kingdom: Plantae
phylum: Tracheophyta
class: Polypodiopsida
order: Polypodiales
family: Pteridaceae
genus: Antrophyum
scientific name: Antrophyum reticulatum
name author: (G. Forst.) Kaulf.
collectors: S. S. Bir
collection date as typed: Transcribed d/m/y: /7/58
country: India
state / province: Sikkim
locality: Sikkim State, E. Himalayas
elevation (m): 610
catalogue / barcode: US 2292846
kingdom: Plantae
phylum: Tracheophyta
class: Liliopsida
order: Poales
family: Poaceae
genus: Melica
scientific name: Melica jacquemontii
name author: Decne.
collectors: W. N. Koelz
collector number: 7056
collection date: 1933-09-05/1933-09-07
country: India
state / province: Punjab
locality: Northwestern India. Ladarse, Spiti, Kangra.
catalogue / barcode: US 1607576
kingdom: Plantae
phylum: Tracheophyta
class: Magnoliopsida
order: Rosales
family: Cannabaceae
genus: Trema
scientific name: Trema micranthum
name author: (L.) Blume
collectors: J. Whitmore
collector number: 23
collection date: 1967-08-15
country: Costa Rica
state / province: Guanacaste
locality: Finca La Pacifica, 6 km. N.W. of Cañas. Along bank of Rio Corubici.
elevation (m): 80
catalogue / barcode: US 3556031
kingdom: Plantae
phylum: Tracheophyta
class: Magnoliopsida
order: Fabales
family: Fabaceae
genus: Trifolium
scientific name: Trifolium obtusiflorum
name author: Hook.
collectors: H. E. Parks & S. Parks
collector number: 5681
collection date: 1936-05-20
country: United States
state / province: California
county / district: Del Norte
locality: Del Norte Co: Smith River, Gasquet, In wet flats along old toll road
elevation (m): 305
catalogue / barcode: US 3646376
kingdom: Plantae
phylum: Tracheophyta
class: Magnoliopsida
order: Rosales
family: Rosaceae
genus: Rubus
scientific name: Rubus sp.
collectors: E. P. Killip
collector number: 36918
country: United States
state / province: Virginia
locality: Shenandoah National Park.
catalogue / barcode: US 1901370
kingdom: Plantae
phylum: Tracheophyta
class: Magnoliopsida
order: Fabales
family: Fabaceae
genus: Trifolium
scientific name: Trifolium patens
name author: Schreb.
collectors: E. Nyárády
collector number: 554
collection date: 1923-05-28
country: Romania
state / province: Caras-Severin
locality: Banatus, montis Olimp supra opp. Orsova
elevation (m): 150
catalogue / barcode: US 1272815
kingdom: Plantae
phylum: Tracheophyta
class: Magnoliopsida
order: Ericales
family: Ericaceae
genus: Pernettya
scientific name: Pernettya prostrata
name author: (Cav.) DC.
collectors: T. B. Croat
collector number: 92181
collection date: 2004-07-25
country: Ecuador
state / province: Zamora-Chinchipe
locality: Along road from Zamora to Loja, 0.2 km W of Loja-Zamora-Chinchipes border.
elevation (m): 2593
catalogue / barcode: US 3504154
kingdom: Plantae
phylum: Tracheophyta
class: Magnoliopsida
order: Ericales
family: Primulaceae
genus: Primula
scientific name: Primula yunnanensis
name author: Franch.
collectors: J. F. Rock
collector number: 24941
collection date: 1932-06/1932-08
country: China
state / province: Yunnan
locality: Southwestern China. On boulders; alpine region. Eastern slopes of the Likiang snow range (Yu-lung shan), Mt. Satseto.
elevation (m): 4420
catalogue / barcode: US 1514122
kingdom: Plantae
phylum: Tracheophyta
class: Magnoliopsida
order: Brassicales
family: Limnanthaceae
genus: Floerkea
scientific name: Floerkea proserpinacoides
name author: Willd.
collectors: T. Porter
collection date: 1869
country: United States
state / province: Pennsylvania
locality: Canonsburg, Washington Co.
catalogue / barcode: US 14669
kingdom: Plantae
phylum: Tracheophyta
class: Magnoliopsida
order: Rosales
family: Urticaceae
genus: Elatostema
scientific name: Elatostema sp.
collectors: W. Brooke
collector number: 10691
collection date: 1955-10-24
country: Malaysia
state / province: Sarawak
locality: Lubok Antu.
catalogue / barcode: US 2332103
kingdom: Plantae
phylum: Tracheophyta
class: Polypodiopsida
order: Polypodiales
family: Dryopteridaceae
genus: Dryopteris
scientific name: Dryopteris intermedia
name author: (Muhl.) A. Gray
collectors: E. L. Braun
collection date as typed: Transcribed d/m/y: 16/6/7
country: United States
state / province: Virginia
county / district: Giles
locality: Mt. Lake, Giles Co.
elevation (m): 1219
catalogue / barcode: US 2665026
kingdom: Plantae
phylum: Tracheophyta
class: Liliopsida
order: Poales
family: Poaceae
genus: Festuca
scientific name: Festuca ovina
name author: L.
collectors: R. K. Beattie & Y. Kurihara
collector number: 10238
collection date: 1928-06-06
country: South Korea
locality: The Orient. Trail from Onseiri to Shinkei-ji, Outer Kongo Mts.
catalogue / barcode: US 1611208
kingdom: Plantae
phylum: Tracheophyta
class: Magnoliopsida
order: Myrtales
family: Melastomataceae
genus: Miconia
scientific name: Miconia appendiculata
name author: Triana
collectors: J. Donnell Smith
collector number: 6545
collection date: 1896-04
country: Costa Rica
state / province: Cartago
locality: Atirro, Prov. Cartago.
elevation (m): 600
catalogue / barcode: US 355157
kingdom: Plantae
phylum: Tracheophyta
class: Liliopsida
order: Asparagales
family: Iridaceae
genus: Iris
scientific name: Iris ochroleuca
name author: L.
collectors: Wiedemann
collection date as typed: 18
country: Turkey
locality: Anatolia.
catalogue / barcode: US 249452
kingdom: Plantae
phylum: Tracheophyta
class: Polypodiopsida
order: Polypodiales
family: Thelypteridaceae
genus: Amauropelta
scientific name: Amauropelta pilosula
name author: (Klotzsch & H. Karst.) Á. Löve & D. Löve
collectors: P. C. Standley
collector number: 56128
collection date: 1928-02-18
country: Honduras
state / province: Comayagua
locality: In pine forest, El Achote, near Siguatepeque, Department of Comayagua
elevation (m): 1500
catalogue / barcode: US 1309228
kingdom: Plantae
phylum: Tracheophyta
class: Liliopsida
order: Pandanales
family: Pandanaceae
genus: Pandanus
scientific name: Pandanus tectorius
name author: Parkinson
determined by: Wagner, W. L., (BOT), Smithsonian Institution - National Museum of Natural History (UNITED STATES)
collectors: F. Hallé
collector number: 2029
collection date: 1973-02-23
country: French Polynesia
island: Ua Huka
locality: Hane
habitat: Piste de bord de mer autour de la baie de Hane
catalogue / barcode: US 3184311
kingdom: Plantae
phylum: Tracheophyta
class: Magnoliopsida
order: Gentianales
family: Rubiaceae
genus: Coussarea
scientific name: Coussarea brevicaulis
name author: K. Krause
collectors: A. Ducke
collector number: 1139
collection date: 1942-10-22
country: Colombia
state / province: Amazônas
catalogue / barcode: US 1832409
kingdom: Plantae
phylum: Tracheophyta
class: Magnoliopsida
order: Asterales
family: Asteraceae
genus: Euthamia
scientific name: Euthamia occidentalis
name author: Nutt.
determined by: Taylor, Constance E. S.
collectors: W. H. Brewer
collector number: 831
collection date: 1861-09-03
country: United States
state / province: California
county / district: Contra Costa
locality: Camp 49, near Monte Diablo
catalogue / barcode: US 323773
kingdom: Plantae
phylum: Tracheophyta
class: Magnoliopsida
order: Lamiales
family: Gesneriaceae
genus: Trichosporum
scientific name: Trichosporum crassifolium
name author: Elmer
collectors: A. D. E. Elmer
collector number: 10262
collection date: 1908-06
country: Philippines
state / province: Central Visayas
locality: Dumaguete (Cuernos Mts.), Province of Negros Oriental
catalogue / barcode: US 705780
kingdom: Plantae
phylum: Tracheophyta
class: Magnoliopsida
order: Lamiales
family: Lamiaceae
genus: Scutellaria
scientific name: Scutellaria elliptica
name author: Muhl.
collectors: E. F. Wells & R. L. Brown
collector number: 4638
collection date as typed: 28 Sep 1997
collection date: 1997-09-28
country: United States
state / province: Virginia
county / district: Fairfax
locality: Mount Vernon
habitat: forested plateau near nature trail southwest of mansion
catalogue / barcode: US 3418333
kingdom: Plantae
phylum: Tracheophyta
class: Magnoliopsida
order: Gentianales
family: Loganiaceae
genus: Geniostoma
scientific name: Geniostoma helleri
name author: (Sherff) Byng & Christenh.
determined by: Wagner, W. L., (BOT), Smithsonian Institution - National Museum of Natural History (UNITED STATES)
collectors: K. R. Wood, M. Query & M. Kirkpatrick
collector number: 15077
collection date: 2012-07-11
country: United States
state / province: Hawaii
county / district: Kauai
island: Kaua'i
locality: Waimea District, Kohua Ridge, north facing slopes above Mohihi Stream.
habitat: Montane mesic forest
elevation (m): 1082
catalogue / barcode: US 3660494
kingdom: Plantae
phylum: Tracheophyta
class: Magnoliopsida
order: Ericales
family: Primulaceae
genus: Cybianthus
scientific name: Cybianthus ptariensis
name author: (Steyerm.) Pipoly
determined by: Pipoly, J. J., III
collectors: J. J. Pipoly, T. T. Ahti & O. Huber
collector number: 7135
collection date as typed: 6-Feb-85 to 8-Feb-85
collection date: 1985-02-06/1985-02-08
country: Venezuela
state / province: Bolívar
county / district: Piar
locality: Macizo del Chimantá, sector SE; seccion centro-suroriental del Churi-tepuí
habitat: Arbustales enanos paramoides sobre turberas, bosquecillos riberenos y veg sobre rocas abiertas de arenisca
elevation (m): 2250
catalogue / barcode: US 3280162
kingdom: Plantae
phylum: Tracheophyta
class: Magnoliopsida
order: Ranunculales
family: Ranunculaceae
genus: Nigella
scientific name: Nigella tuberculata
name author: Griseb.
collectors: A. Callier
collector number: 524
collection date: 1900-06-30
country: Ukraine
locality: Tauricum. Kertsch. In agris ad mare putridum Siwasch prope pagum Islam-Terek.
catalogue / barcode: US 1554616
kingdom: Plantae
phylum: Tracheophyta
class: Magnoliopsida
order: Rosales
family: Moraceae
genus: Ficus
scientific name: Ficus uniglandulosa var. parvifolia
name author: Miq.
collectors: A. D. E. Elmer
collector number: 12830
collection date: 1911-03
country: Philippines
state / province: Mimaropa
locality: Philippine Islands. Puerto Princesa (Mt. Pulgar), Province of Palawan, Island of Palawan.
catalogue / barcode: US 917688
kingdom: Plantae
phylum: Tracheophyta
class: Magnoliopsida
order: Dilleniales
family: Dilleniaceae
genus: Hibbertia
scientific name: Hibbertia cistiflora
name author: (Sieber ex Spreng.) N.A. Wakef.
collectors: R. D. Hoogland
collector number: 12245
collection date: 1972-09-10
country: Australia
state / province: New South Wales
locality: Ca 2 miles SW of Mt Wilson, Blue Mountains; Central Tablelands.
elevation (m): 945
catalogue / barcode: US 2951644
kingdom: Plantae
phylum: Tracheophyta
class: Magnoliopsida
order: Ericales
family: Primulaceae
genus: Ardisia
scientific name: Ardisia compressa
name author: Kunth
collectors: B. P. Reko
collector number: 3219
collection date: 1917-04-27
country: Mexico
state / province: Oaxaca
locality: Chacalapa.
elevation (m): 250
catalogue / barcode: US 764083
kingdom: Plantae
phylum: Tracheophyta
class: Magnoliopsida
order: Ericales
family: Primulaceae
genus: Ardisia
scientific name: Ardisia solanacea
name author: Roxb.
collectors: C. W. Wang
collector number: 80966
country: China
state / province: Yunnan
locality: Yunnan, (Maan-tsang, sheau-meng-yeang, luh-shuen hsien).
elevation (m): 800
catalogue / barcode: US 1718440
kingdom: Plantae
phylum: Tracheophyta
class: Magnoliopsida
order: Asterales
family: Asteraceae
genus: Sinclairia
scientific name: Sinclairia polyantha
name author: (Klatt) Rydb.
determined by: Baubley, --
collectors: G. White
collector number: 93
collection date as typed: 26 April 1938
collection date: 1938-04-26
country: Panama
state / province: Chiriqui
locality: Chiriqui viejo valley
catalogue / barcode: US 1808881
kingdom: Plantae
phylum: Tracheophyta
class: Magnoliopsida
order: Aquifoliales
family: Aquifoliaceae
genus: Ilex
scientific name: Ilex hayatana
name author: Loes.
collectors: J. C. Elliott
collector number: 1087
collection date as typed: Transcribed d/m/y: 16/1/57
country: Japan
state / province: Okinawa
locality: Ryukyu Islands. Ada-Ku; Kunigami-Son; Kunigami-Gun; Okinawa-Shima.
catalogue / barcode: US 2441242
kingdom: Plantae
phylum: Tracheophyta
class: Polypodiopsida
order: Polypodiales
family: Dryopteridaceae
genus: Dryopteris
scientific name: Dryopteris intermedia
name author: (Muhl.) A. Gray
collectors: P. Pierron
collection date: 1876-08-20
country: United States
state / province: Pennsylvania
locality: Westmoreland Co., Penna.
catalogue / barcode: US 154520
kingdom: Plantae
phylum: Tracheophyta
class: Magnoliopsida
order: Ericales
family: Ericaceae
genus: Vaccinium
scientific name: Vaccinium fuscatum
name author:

------------

Wiederhole die Zeilen des Materials wortgetreu, und zwar von der Zeile mit „collector number: 56128“ bis zur Zeile mit „name author: Muhl.“, beide Zeilen eingeschlossen.

VOLLSTÄNDIGE ANTWORT:
collector number: 56128
collection date: 1928-02-18
country: Honduras
state / province: Comayagua
locality: In pine forest, El Achote, near Siguatepeque, Department of Comayagua
elevation (m): 1500
catalogue / barcode: US 1309228
kingdom: Plantae
phylum: Tracheophyta
class: Liliopsida
order: Pandanales
family: Pandanaceae
genus: Pandanus
scientific name: Pandanus tectorius
name author: Parkinson
determined by: Wagner, W. L., (BOT), Smithsonian Institution - National Museum of Natural History (UNITED STATES)
collectors: F. Hallé
collector number: 2029
collection date: 1973-02-23
country: French Polynesia
island: Ua Huka
locality: Hane
habitat: Piste de bord de mer autour de la baie de Hane
catalogue / barcode: US 3184311
kingdom: Plantae
phylum: Tracheophyta
class: Magnoliopsida
order: Gentianales
family: Rubiaceae
genus: Coussarea
scientific name: Coussarea brevicaulis
name author: K. Krause
collectors: A. Ducke
collector number: 1139
collection date: 1942-10-22
country: Colombia
state / province: Amazônas
catalogue / barcode: US 1832409
kingdom: Plantae
phylum: Tracheophyta
class: Magnoliopsida
order: Asterales
family: Asteraceae
genus: Euthamia
scientific name: Euthamia occidentalis
name author: Nutt.
determined by: Taylor, Constance E. S.
collectors: W. H. Brewer
collector number: 831
collection date: 1861-09-03
country: United States
state / province: California
county / district: Contra Costa
locality: Camp 49, near Monte Diablo
catalogue / barcode: US 323773
kingdom: Plantae
phylum: Tracheophyta
class: Magnoliopsida
order: Lamiales
family: Gesneriaceae
genus: Trichosporum
scientific name: Trichosporum crassifolium
name author: Elmer
collectors: A. D. E. Elmer
collector number: 10262
collection date: 1908-06
country: Philippines
state / province: Central Visayas
locality: Dumaguete (Cuernos Mts.), Province of Negros Oriental
catalogue / barcode: US 705780
kingdom: Plantae
phylum: Tracheophyta
class: Magnoliopsida
order: Lamiales
family: Lamiaceae
genus: Scutellaria
scientific name: Scutellaria elliptica
name author: Muhl.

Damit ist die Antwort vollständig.